**About this task**. Scan the entries and copy each line where the word "back" is present.
--- Records provided Enclosed Below ---
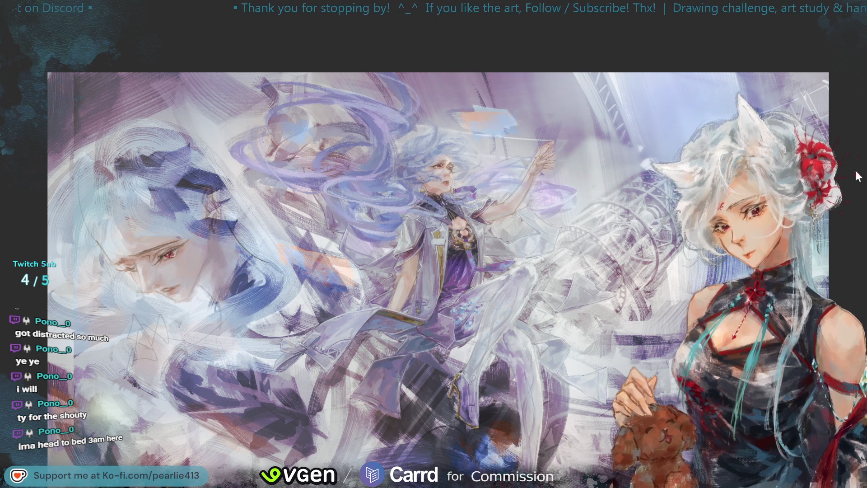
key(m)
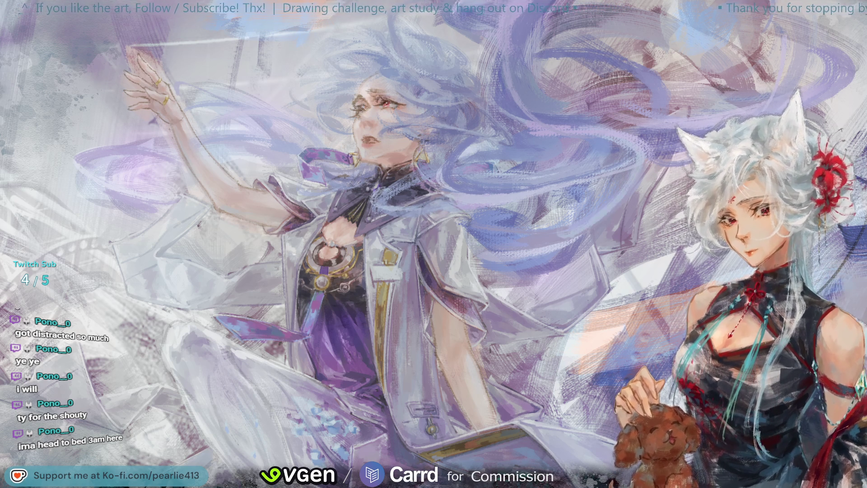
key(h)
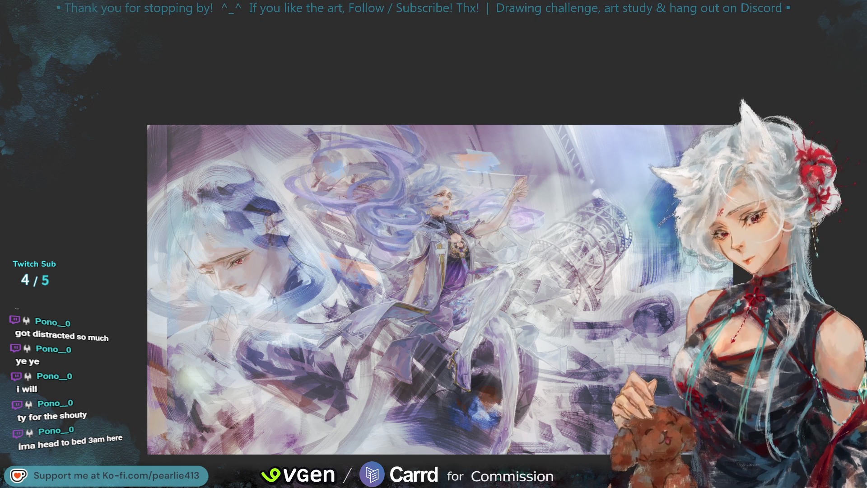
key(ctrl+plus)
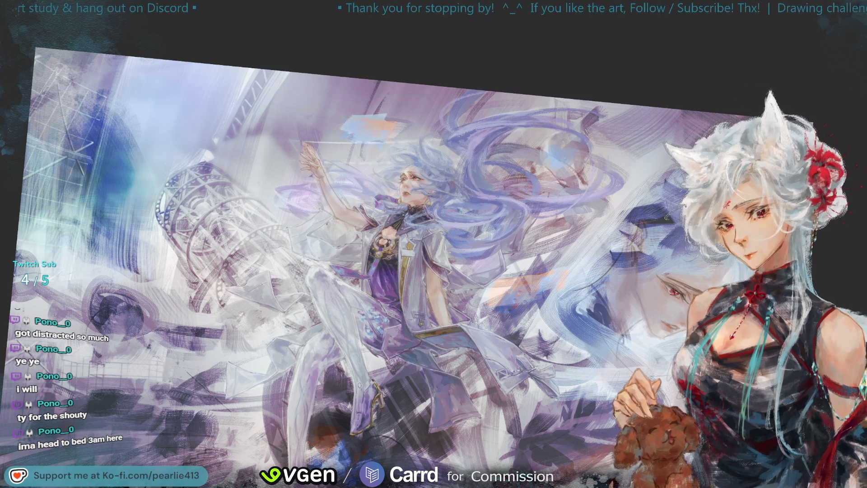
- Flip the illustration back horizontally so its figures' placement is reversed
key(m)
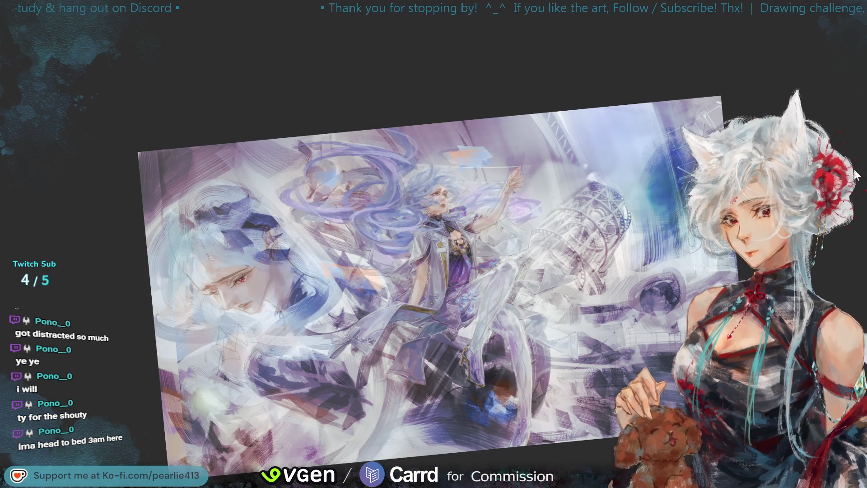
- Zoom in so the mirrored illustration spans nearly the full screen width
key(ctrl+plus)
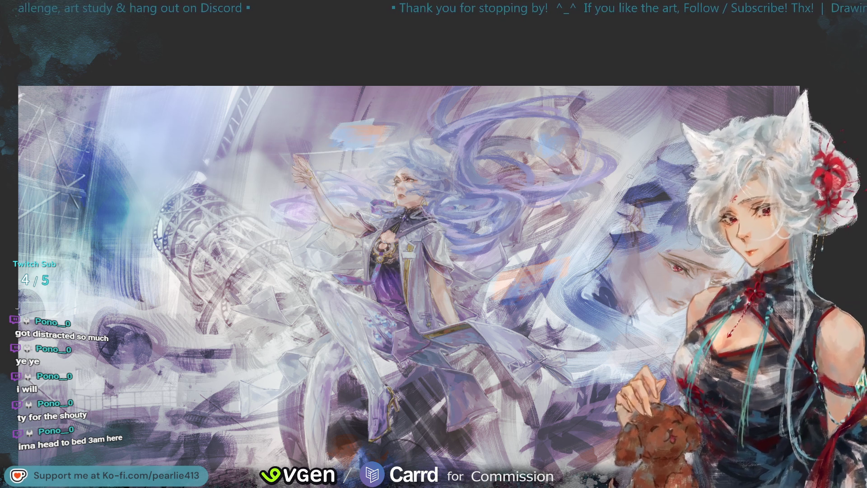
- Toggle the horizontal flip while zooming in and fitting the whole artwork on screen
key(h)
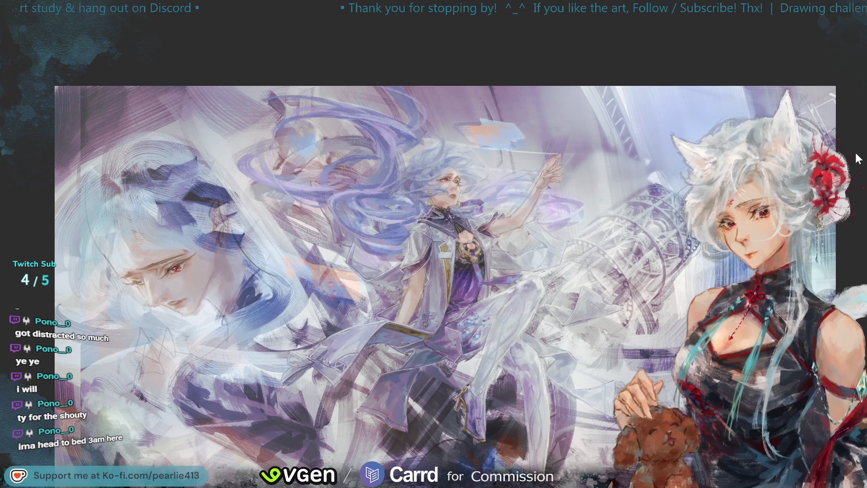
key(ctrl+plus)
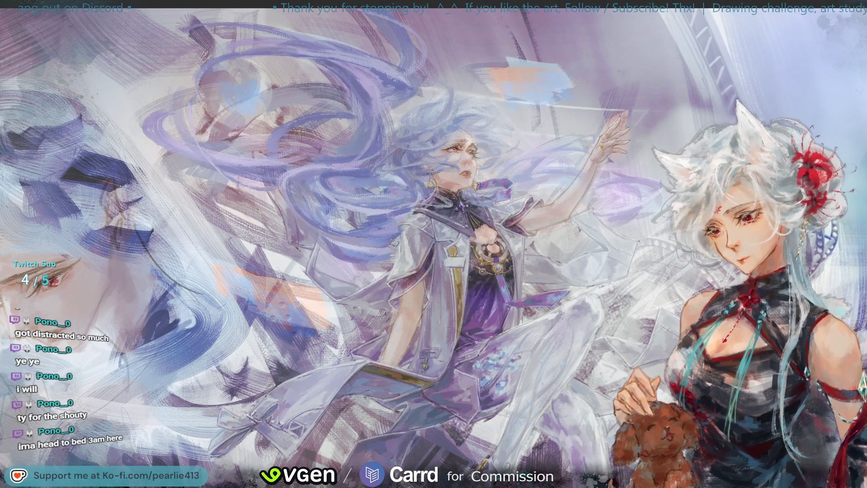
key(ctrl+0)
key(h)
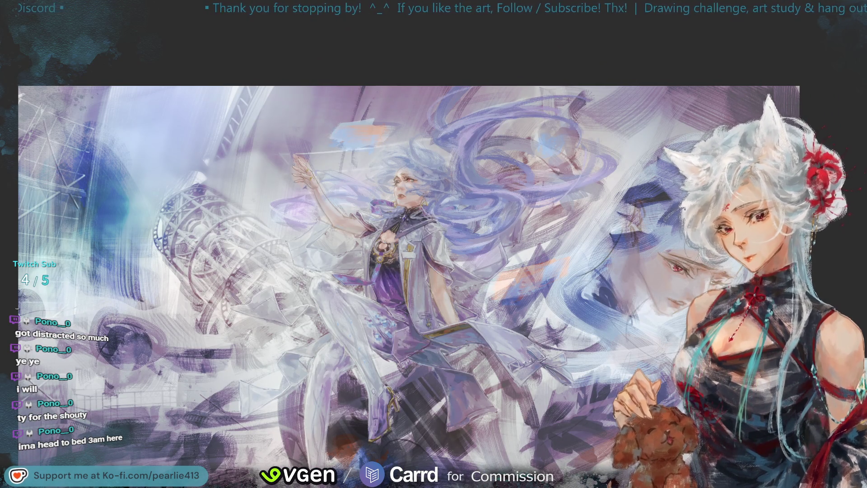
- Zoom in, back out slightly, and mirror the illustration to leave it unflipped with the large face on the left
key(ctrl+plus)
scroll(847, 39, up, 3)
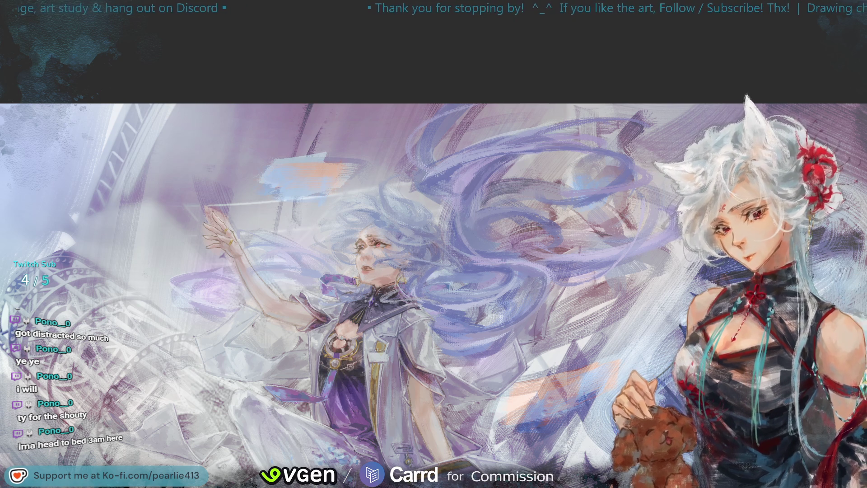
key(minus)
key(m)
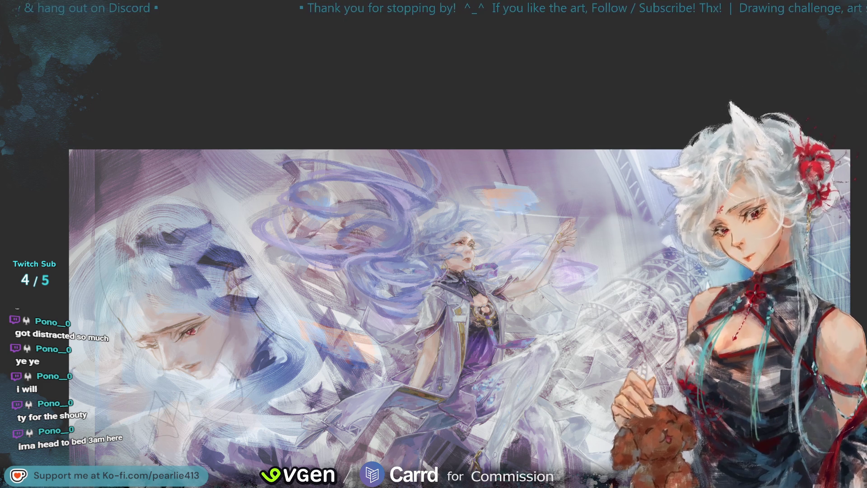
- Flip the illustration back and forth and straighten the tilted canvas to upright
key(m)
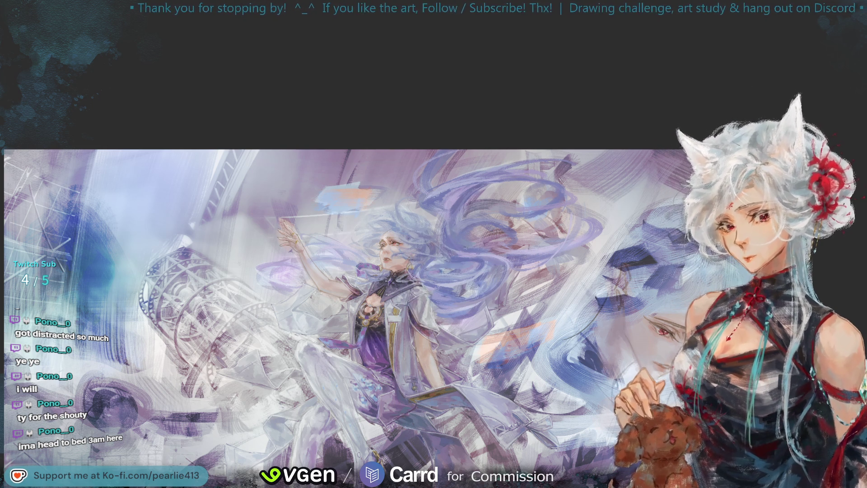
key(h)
--- End of Enclosed Records provided ---
**Result for this exercise**.
- Flip the illustration back horizontally so its figures' placement is reversed
- Zoom in, back out slightly, and mirror the illustration to leave it unflipped with the large face on the left
- Flip the illustration back and forth and straighten the tilted canvas to upright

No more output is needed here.